■ TASK OBJECTIVE:
Pull out every line of the records that contains the word "için".

Dataset excerpts
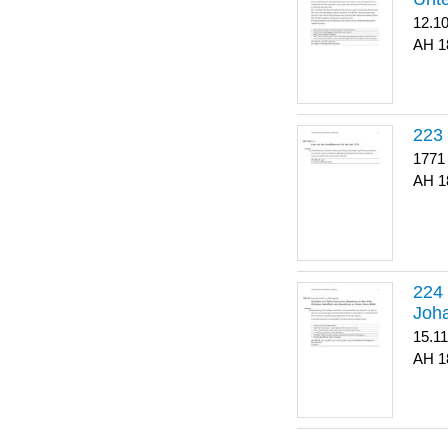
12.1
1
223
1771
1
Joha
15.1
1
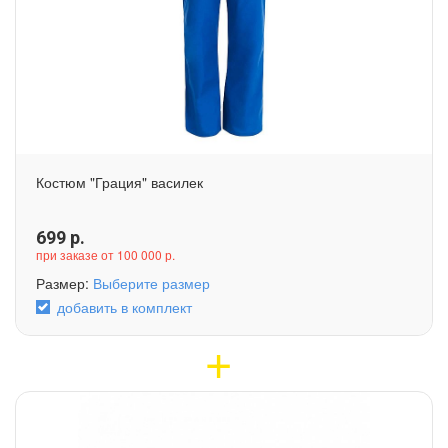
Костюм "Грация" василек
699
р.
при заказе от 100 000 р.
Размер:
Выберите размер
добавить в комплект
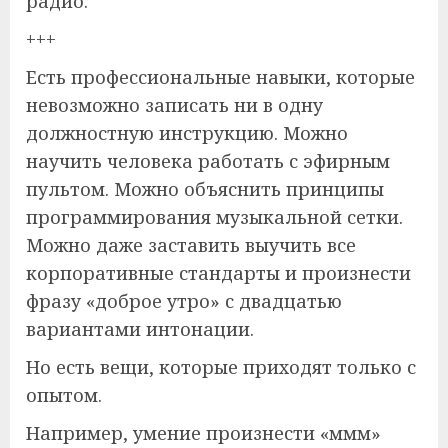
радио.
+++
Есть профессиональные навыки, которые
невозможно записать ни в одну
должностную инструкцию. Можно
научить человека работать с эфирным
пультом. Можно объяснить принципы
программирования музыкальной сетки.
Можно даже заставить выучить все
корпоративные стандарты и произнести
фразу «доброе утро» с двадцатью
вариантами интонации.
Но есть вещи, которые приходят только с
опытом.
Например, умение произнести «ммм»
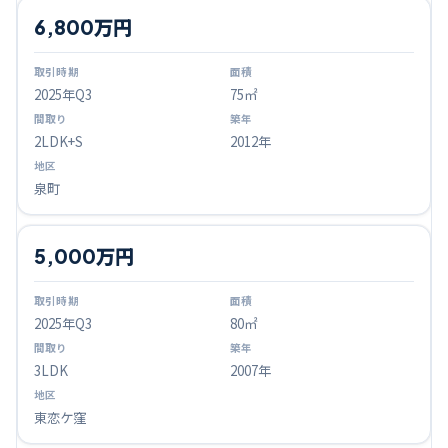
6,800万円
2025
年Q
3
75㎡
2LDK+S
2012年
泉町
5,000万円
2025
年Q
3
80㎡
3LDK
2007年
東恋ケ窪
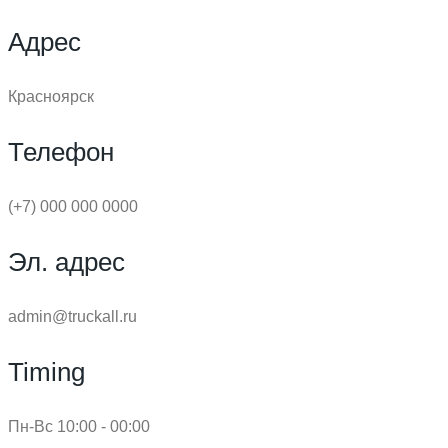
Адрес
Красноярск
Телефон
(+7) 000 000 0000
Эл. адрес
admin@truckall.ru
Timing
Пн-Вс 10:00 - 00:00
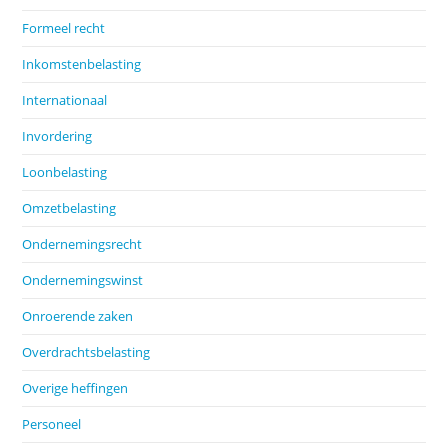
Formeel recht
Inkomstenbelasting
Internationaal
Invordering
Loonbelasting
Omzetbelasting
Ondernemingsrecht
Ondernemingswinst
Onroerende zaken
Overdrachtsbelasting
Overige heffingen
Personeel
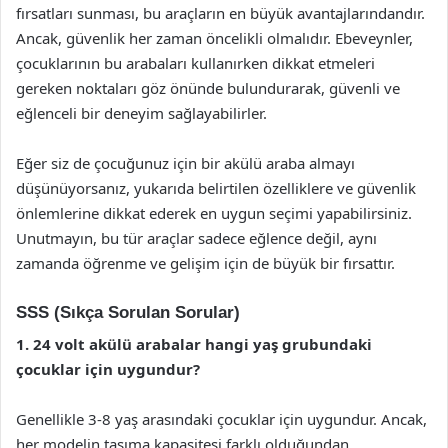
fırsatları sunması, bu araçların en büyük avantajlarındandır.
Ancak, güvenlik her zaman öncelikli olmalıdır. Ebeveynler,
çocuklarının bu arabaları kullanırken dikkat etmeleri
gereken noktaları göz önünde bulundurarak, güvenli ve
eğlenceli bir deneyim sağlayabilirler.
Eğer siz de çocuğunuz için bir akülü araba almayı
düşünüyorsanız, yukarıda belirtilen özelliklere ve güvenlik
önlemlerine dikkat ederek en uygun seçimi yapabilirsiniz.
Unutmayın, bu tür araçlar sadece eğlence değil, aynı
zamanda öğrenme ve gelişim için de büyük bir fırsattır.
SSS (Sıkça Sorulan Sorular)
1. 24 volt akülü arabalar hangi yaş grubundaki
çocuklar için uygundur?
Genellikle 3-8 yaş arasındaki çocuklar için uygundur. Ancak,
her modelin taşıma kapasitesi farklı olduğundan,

■ REPLY:
Eğer siz de çocuğunuz için bir akülü araba almayı
zamanda öğrenme ve gelişim için de büyük bir fırsattır.
çocuklar için uygundur?
Genellikle 3-8 yaş arasındaki çocuklar için uygundur. Ancak,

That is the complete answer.